== What is being asked ==
Using the listing below, set down each line from the line containing "tram stop shelter BBox(788, 400, 944, 477)" through the line containing "manhole cover | 8.95 -1.76", both ends included, exactly and with nothing added.

== Extracted data ==
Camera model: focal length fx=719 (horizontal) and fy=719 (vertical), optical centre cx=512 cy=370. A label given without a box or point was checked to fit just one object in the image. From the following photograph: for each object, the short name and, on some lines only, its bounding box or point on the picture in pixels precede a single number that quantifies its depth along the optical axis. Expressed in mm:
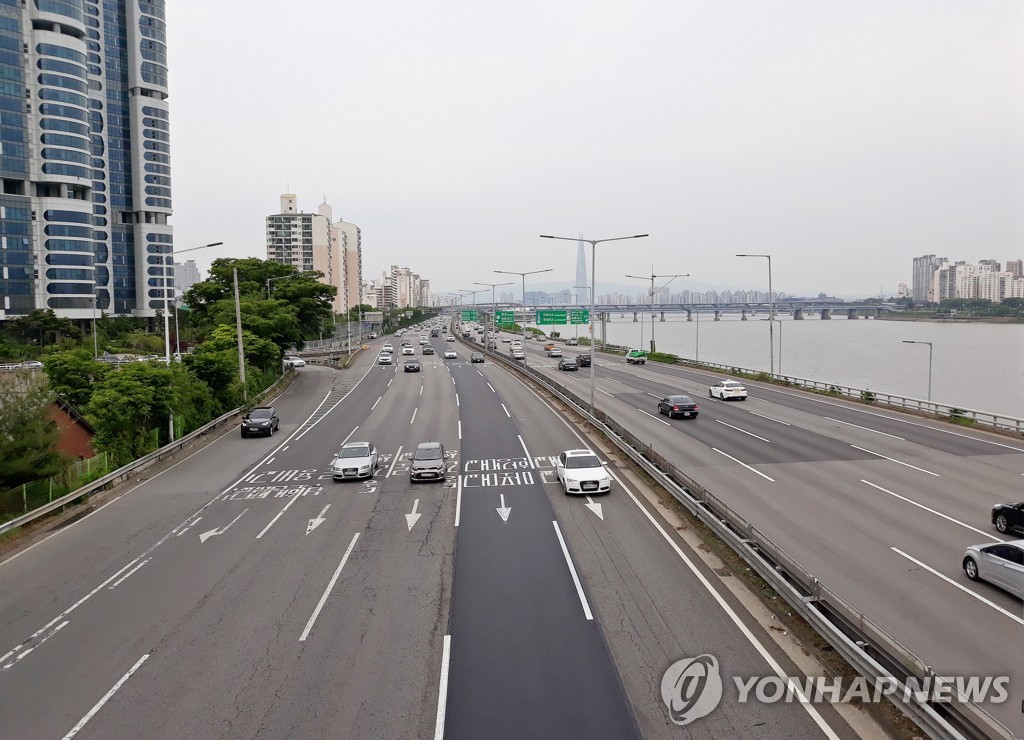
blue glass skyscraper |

---

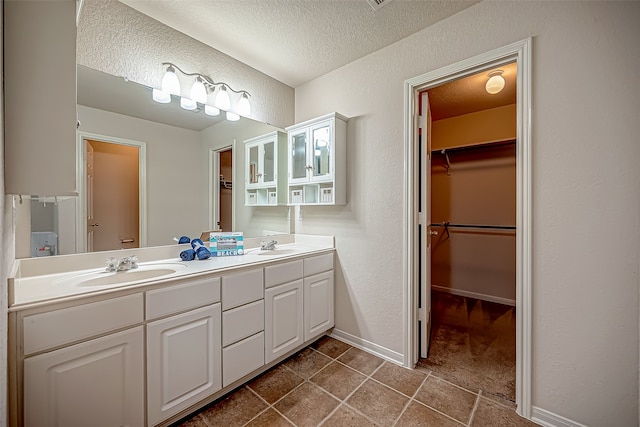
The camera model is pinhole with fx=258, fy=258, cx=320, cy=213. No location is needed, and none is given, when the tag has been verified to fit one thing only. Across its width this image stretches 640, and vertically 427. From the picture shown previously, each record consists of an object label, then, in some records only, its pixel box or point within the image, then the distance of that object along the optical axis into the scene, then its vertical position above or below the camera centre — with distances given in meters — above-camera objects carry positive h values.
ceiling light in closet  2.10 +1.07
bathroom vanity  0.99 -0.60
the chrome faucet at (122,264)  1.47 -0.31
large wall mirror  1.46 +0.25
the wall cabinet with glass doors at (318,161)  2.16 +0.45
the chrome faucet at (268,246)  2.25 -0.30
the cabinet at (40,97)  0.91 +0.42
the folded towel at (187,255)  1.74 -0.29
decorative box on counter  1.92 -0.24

---

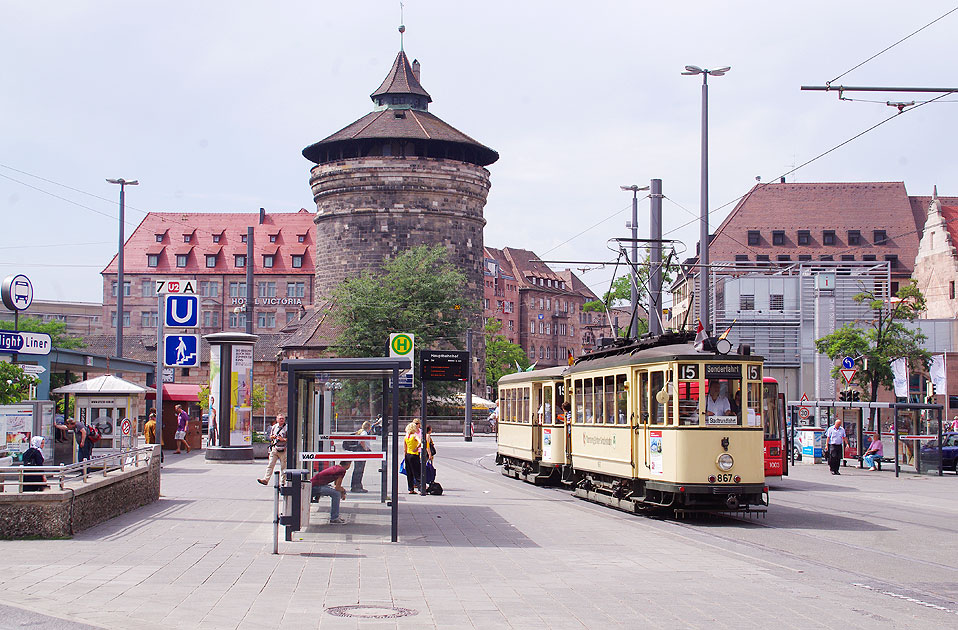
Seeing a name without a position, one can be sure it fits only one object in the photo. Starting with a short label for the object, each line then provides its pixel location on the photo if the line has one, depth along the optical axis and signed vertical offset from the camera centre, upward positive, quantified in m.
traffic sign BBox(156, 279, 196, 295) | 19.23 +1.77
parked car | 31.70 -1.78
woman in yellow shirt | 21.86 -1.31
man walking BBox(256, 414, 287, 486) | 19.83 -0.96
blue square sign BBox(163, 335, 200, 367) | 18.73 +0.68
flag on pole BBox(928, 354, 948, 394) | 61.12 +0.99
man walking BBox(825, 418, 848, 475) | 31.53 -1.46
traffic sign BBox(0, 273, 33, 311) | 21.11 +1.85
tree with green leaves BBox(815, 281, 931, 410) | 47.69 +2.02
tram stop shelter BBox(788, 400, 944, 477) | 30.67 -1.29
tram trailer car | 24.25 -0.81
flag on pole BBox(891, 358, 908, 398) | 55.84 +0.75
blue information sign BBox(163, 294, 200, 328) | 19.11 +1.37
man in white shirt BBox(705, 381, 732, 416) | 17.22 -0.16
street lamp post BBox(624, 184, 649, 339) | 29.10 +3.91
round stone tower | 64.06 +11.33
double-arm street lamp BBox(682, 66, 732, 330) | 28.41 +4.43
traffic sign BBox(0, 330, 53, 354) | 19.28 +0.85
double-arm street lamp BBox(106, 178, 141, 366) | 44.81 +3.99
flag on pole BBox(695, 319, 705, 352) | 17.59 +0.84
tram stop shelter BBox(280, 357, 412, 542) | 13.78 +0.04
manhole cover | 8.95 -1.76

== Answer section ==
tram stop shelter BBox(788, 400, 944, 477) | 30.67 -1.29
tram trailer car | 24.25 -0.81
flag on pole BBox(891, 358, 908, 398) | 55.84 +0.75
blue information sign BBox(163, 294, 200, 328) | 19.11 +1.37
man in white shirt BBox(705, 381, 732, 416) | 17.22 -0.16
street lamp post BBox(624, 184, 649, 339) | 29.10 +3.91
round stone tower | 64.06 +11.33
double-arm street lamp BBox(682, 66, 732, 330) | 28.41 +4.43
traffic sign BBox(0, 330, 53, 354) | 19.28 +0.85
double-arm street lamp BBox(106, 178, 141, 366) | 44.81 +3.99
flag on pole BBox(695, 319, 705, 352) | 17.59 +0.84
tram stop shelter BBox(280, 357, 412, 542) | 13.78 +0.04
manhole cover | 8.95 -1.76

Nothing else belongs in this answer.